There is hearsay that when Babasaheb Ambedkar was requested by Pt. Jawaharlal Nehru to draft a constitution for independent India on West Minister model, Ambedkar, at first, did not acceptthe request manly on historical, social, cultural and economic grounds. He thought that on all accounts there was differencebetween the newly independent India and the United Kingdom of Great Britain and Northern Ireland. However on Pt. Nehru’s insistence, he took up the responsibility and drafted a west minister model constitution for independent India, which was later on adopted by the constituent assembly. Here it may be added that Jayaprakash Narayan –the great socialist leader, and some other political leaders, too,had a doubt of the smooth functioning the multi-party system in a country like India. In addition he had urged for introducing a "Partyless democracy "and a partyless type of government in India.
Nepal has a multi party system for some years. The manners in which the system has worked and the leaders have behaved under the garb of this system, doubt are being raised on its success. Because of these reasons, some sections of the society have the nostalgic remembrance of the Partyless democracy, the country had for three decades between the beginning of the 1960's and late 1940's. Others have started raising doubt whether Nepal could sustain the multi-party system, as it has, so far, failed to deliver the desired results and meet the expectations of the people? In this context, the question before us – should Nepali people is to remember popular saying, "Roaming and roaming near and too far, ultimately landing back to Rumjatar."[Ghumi firi Rumjatar] – i. e.,going back to the pre 1990 period? But that is not at all possible. Because, political party is an organized group of people who stand for certain principles and policies by whose operation they seek to promote the welfare of the country. Also, there is no doubt that political parties (as against small groups and factions based on personal allegiance instead of principles and programmes)render a valuable service in clarifying issues and policies and in carrying out the electoral mandates of the electorate. Without systematic guidance by political parties, the average voter would find himself entirely at sea. In other words, the political parties help individual voters to see their way through a maze of intricate and conflicting policies.They help to make the electorate’s opinion articulate and concrete. In this context and a country which has followed a party based political system, Nepal can't think of going back to the days of partyless political system.
But political parties have their dark side too. The party mentality is very often a partisan mentality, and the parties become corrupt and even exercise tyranny over their representatives in the legislature and also over the general public. The rigid party machine develops vested interests. Since its primary aim is to succeed in capturing power, it adopts all sorts of means, fair and foul, to secure it. Many of the dubious vote-catching devices which political parties adopt directly encourage corruption and spoil the moral and social structure. The party sprit often works up passions and prejudices. Parties corrupt the administration through the spoils system, as in the U.S.A. the party set-up leaves little room for individual initiative and independence of judgment.

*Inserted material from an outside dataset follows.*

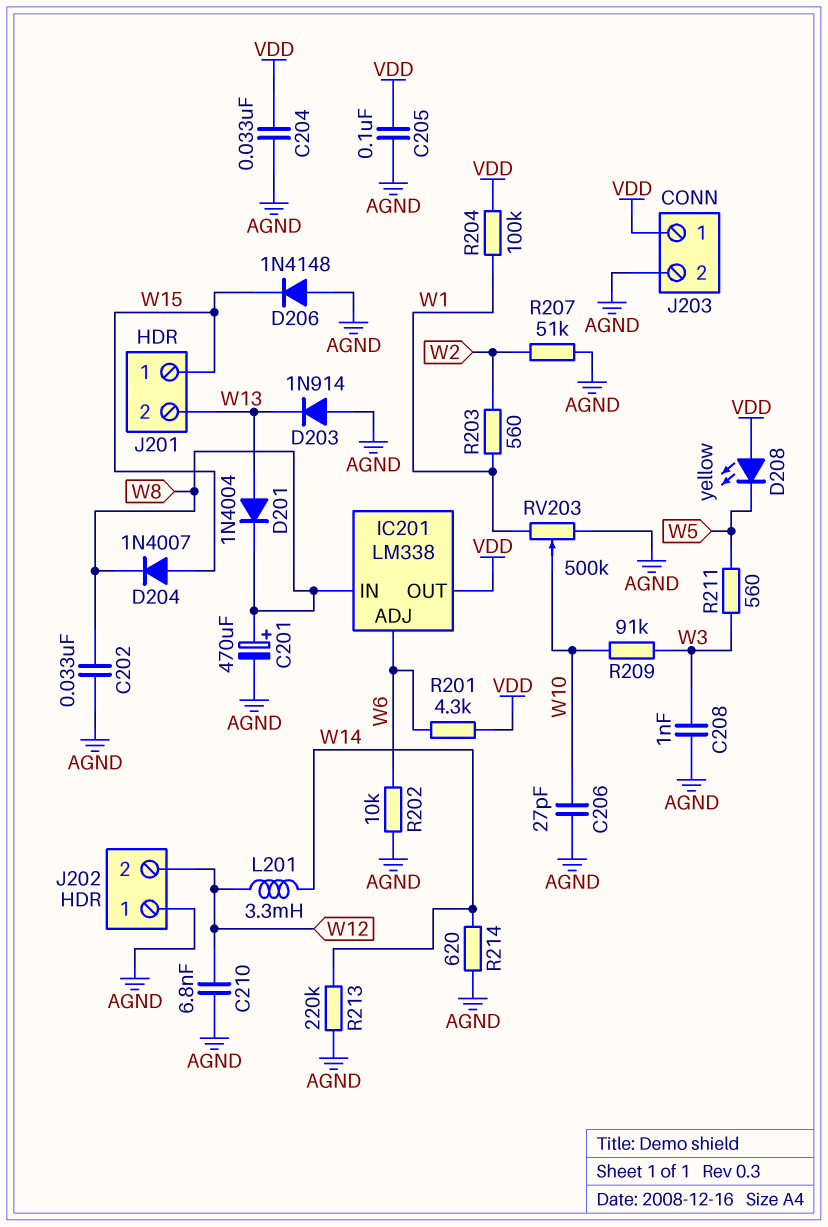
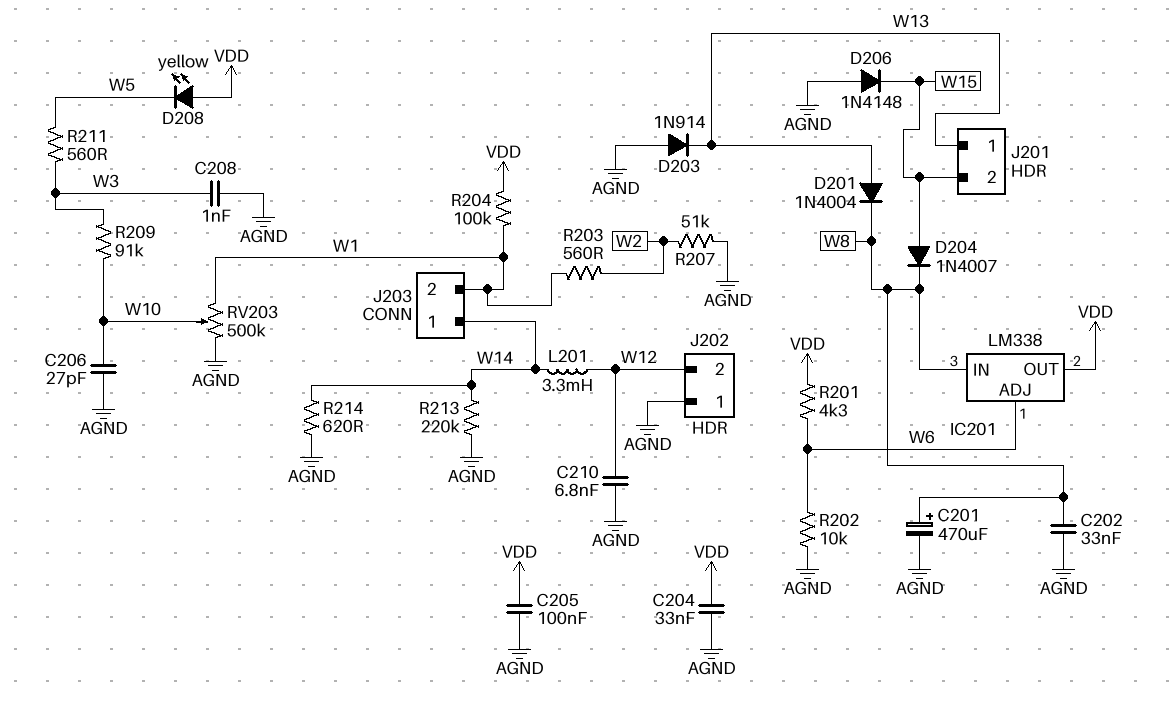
J201 pin 1: W15 -> W13
J201 pin 2: W13 -> W15
J203 pin 1: VDD -> W14
J203 pin 2: AGND -> W1

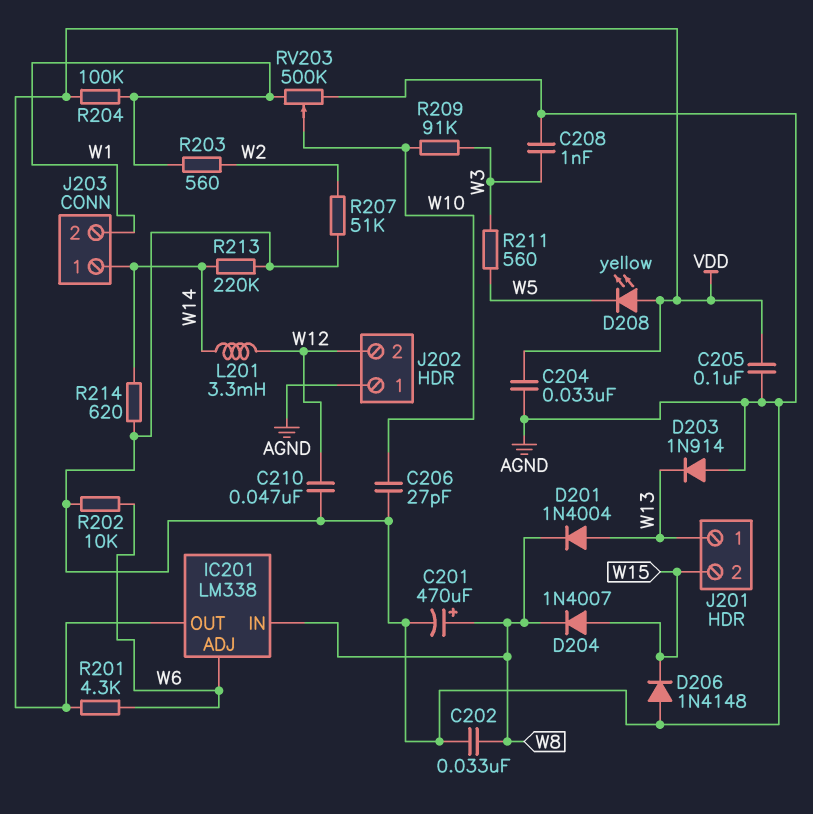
C210: 6.8nF (AGND, W12) -> 47nF (AGND, W12)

In Nepal and where there is the multiple party system which complicates matters, confuse the voters each small group presenting in own programme and yet having little chance of forming the government. Hence there is a sense of irresponsibility. Where small groups unite and form a coalition. The government is always weak-kneed and unable to function effectively and with vigour. But it has also been seen or experienced that despite the fact that political parties have weakness, the party based political system has worked very successfully where there are only two major parties, as in Britain and the U.S.A., each functioning in a highly responsible manner since it provides a viable alternative to the party in power.
In sum, even though political parties have their drawbacks and suffer from many inhibitions, they are indispensable for a parliamentary democratic system, which Nepal has also adopted. It is, therefore, pointless to talk of a party less democracy in Nepal or anywhere else. The stress should rather be on strengthening the party system, by enforcing discipline and emphasizing programmes rather than personal loyalties, eliminating splinter groups, enlightening the electorate on the national issues and on the merit of the contending parties which alone should be the consideration for determining who deserves the vote. The failure of the party system in a country is a reflection on the people themselves.
While a partyless democracy cannot function, a partyless government generally can, at least for some time, since it would consist of independent unattached persons not owing allegiance to any particular political party but judging issues purely on merit, regardless of the ideological implications.